Kelley: Yeah, he had a mouse company.
Pang: Was he connected with Hovey-Kelley?
Kelley: No, he wasn't connected to us in any way; he just proves that we could have had a mouse company. And so we were counting on it: we were starting to think about it, and then some guy from Apple came in and said, "Nope," and just shut it down. We should have been more adamant about it and pushed harder, but we were just kids, so we didn't know what to do.
So it was our expectation-- not at the very beginning, but somewhere in the middle of the project-- that Jobs and Dean had had a verbal agreement that we were going to manufacture the mice. Remember, Dean is moving towards that anyway: he's thinking, "This isn't a very good business, this consulting business. We need to find a way to make a product," which he eventually did.
Pang: There was a second company that Apple contracted with, who was working parallel with you guys--
Kelley: I don't think I ever knew that--
Pang: I've found a couple references in memos.
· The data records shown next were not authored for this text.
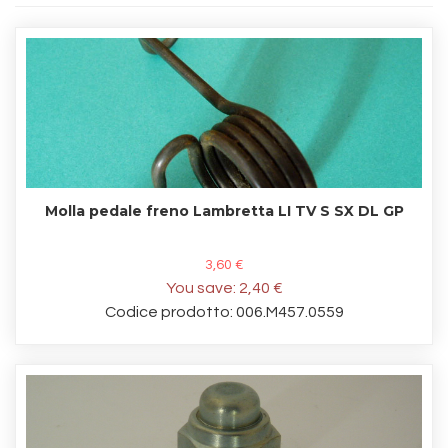
Molla pedale freno Lambretta LI TV S SX DL GP
3,60 €
You save:
2,40 €
Codice prodotto: 006.M457.0559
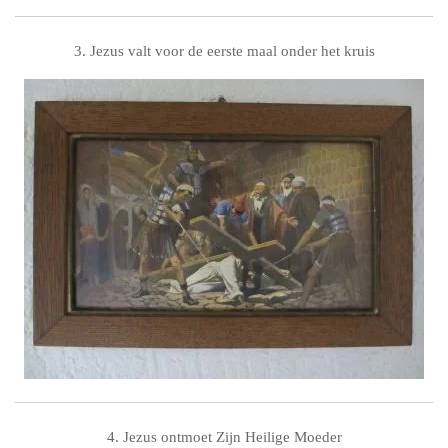
3. Jezus valt voor de eerste maal onder het kruis
4. Jezus ontmoet Zijn Heilige Moeder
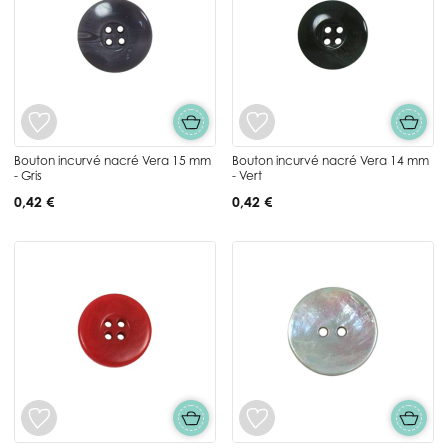
Bouton incurvé nacré Vera 15 mm
Bouton incurvé nacré Vera 14 mm
- Gris
- Vert
0,42 €
0,42 €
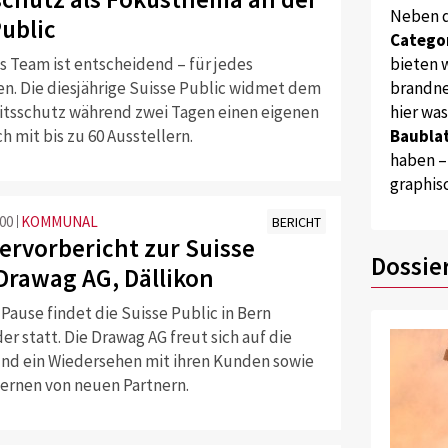
Neben 
Public
Catego
s Team ist entscheidend – für jedes
bieten w
. Die diesjährige Suisse Public widmet dem
brandne
tsschutz während zwei Tagen einen eigenen
hier wa
 mit bis zu 60 Ausstellern.
Baublat
haben –
graphis
:00
KOMMUNAL
BERICHT
lervorbericht zur Suisse
Dossie
 Drawag AG, Dällikon
Pause findet die Suisse Public in Bern
er statt. Die Drawag AG freut sich auf die
nd ein Wiedersehen mit ihren Kunden sowie
ernen von neuen Partnern.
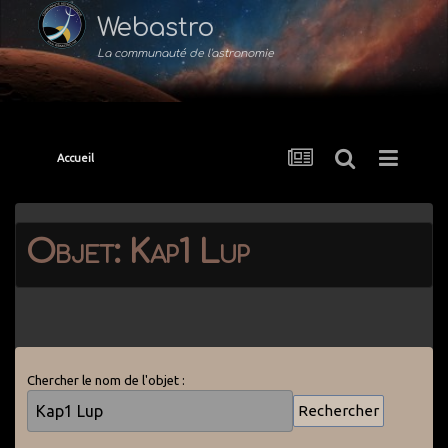
Webastro
La communauté de l'astronomie
Accueil
Objet: Kap1 Lup
Chercher le nom de l'objet :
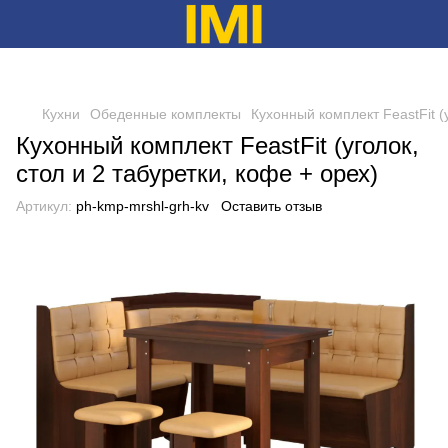
Кухни
Обеденные комплекты
Кухонный комплект FeastFit (у
Кухонный комплект FeastFit (уголок,
стол и 2 табуретки, кофе + орех)
Артикул:
ph-kmp-mrshl-grh-kv
Оставить отзыв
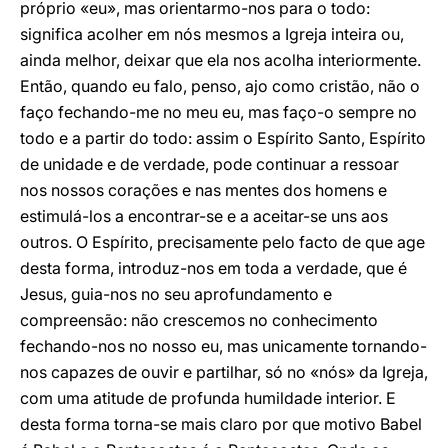
próprio «eu», mas orientarmo-nos para o todo:
significa acolher em nós mesmos a Igreja inteira ou,
ainda melhor, deixar que ela nos acolha interiormente.
Então, quando eu falo, penso, ajo como cristão, não o
faço fechando-me no meu eu, mas faço-o sempre no
todo e a partir do todo: assim o Espírito Santo, Espírito
de unidade e de verdade, pode continuar a ressoar
nos nossos corações e nas mentes dos homens e
estimulá-los a encontrar-se e a aceitar-se uns aos
outros. O Espírito, precisamente pelo facto de que age
desta forma, introduz-nos em toda a verdade, que é
Jesus, guia-nos no seu aprofundamento e
compreensão: não crescemos no conhecimento
fechando-nos no nosso eu, mas unicamente tornando-
nos capazes de ouvir e partilhar, só no «nós» da Igreja,
com uma atitude de profunda humildade interior. E
desta forma torna-se mais claro por que motivo Babel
Apple felt it was such an important project, they wanted a second source.
Kelley: That makes perfect sense. I can remember them doing that on other things, so I'm not surprised, but I'd never heard that.
Pang: My next question was whether you knew anything about that other company, but obviously not.
Kelley: It doesn't surprise me, and wouldn't have been a problem; it probably would have made us more aggressive about doing a good job, which was part of why they would do such a thing. But I don't remember it. Did you ask Dean? He'd be more likely to know.
Pang: I haven't yet, though I got the memo from him. Bill Lapson remembered very vaguely another company, and that the design wasn't worth much.